### WORK REQUEST A
Answer these questions about the Euclidean algorithm proof:
(i) What is $r_{-2}$ set equal to?
(ii) Which cluster can you visit to visualize the logical connections?
(iii) Which principle shows that $d$ divides $r_k$ in the inductive step?
### WORK REQUEST B
In the Euclidean algorithm proof, write out the part from "Then, for all" up to and including "induction on $k$.", swapping "common divisor" for "shared divisor".
### WORK REQUEST C
Resume the Euclidean algorithm proof after its final sentence and carry it on from there.

### PASSAGE
Segment Open

The following statements and definitions rely on the material of this page: State/Linear Diophantine equations can be solved with the Euclidean algorithm

To visualize the logical connections between this statements and other items of mathematical knowledge, you can visit the following cluster(s), and click the "Visualize" tab: Clust/Basic number theory

Let $a$ and $b$ be integers (or elements of a Euclidean domain), and suppose that $b \neq 0$. Let $r_{-2} = a$, and $r_{-1} = b$, and let $(q_k)$, $(r_k)$ be sequences of quotients and remainders obtained via the Euclidean algorithm. Let $t$ be the smallest natural number such that $r_{t+1} = 0$, i.e., $r_t$ is the last nonzero remainder in the sequence $(r_k)$.

Then, for all $k \geq 0$, we have:

$$r_{k-2} = q_{k} r_{k-1} + r_k.$$

Suppose that $d$ is a common divisor of $a$ and $b$. We prove that $d$ divides $r_k$ for all $k \geq -2$ by induction on $k$.

$k=-2,-1$.	For $k = -2$ and $k = -1$, the claim follows from the fact that $d$ is a common divisor of $a$ and $b$ and $r_{-2} = a$ and $r_{-1} = b$.
$k \geq 0$.	Now, suppose that $k \geq 0$, and the claim has been proven for all smaller values of $k$. In particular, $d$ divides $r_{k-1}$ and $r_{k-2}$. Since $r_k = r_{k-2} - q_k r_{k-1}$, the two out of three principle implies that $d$ divides $r_k$.
Hence $d$ divides $r_k$ for all $-2 \leq k \leq t$, and in particular, $d$ divides $r_t$.

Segment Closed

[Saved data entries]
Segment Open

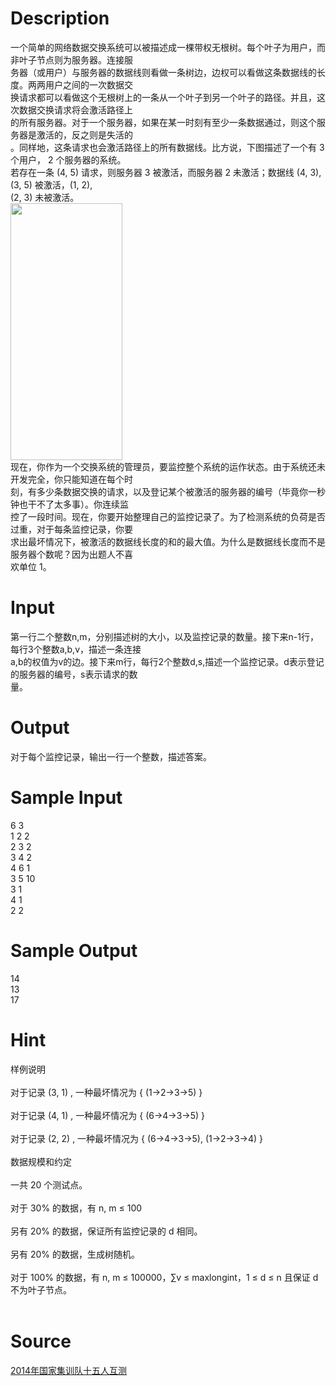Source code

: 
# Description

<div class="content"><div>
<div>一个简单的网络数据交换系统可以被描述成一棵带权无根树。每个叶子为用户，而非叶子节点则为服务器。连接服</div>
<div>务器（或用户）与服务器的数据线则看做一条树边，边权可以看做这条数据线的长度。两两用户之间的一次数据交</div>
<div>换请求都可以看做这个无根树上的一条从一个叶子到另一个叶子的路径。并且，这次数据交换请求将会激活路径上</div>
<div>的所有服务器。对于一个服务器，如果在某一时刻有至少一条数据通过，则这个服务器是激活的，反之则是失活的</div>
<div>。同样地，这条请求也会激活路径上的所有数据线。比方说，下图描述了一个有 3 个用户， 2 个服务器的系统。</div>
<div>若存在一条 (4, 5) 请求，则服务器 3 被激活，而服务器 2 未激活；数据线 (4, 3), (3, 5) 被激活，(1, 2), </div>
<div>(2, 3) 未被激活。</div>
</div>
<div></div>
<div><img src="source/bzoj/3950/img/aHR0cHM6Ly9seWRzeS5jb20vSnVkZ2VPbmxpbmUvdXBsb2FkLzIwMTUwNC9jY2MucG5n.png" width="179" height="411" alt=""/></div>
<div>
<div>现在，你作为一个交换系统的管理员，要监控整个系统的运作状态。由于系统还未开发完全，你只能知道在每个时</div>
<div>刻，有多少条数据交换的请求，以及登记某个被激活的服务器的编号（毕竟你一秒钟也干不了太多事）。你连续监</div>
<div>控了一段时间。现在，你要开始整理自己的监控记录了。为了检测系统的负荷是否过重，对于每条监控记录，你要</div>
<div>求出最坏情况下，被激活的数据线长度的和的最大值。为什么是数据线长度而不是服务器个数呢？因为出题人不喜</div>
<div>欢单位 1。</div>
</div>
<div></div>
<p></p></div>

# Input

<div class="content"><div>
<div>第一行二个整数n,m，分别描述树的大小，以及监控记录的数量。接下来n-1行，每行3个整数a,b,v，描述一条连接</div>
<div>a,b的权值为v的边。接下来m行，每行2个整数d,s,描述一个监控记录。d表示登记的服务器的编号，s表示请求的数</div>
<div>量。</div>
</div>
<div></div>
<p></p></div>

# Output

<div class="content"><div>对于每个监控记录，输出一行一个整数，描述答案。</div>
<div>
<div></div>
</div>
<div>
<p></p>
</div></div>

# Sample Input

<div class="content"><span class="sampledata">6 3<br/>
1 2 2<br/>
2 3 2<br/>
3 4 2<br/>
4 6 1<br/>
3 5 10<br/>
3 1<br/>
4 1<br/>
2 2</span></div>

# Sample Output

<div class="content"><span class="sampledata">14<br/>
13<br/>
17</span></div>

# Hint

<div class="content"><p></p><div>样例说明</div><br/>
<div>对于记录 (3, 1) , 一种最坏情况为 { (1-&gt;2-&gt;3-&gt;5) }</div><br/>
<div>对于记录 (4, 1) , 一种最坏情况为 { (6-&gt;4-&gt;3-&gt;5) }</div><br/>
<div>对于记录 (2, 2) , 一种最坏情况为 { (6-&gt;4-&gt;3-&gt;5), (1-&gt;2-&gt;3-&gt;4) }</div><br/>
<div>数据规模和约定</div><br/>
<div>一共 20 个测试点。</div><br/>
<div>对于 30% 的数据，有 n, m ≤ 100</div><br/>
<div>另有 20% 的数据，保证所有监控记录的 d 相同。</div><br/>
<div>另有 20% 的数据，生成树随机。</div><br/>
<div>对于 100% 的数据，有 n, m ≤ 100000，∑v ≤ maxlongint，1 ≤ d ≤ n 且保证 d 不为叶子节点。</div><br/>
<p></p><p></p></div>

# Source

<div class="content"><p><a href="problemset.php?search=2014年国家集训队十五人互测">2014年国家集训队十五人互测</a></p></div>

Segment Closed

### EXERCISE RESULT A
(i) $a$
(ii) Clust/Basic number theory
(iii) The two out of three principle

### EXERCISE RESULT B
Then, for all $k \geq 0$, we have:

$$r_{k-2} = q_{k} r_{k-1} + r_k.$$

Suppose that $d$ is a shared divisor of $a$ and $b$. We prove that $d$ divides $r_k$ for all $k \geq -2$ by induction on $k$.

### EXERCISE RESULT C
On the other hand, we claim that $r_t$ divides $r_k$ for all $k$ between $-2$ and $t+1$. In other words, $r_t$ divides $r_{t-j}$ for all $-1 \leq j \leq t+2$. We prove this by induction on $j$ as follows:

$j=-1,0$.	When $j = -1$, $r_{t-j} = r_{t+1} = 0$, and $r_t$ certainly divides $0$. For $j = 0$, $r_{t-j} = r_t$, and $r_t$ divides itself.
$j \geq 1$.	Now, suppose that $1 \leq j \leq t+2$, and our claim (that $r_t$ divides $r_{t-j}$) has been proven for all smaller values of $j$. Then, we have: $$r_{t-j} = r_{t-(j-2)} + q_{t-(j-2)} r_{t-(j-1)}.$$ By the inductive hypothesis, $r_t$ divides $r_{t-(j-2)}$ and $r_{t-(j-1)}$. By the two out of three principle again, we find that $r_t$ divides $r_{t-j}$.
Therefore, $r_t$ divides $r_{t-j}$ for all $-1 \leq j \leq t+2$. In particular, $r_j$ divides $r_{-1}$ and $r_{-2}$.

To summarize, we have found the following to be true:

Every common divisor of $a$ and $b$ also divides $r_t$.
$r_t$ divides both $a$ and $b$.

This characterizes $r_t$ as a (the) greatest common divisor of $a$ and $b$.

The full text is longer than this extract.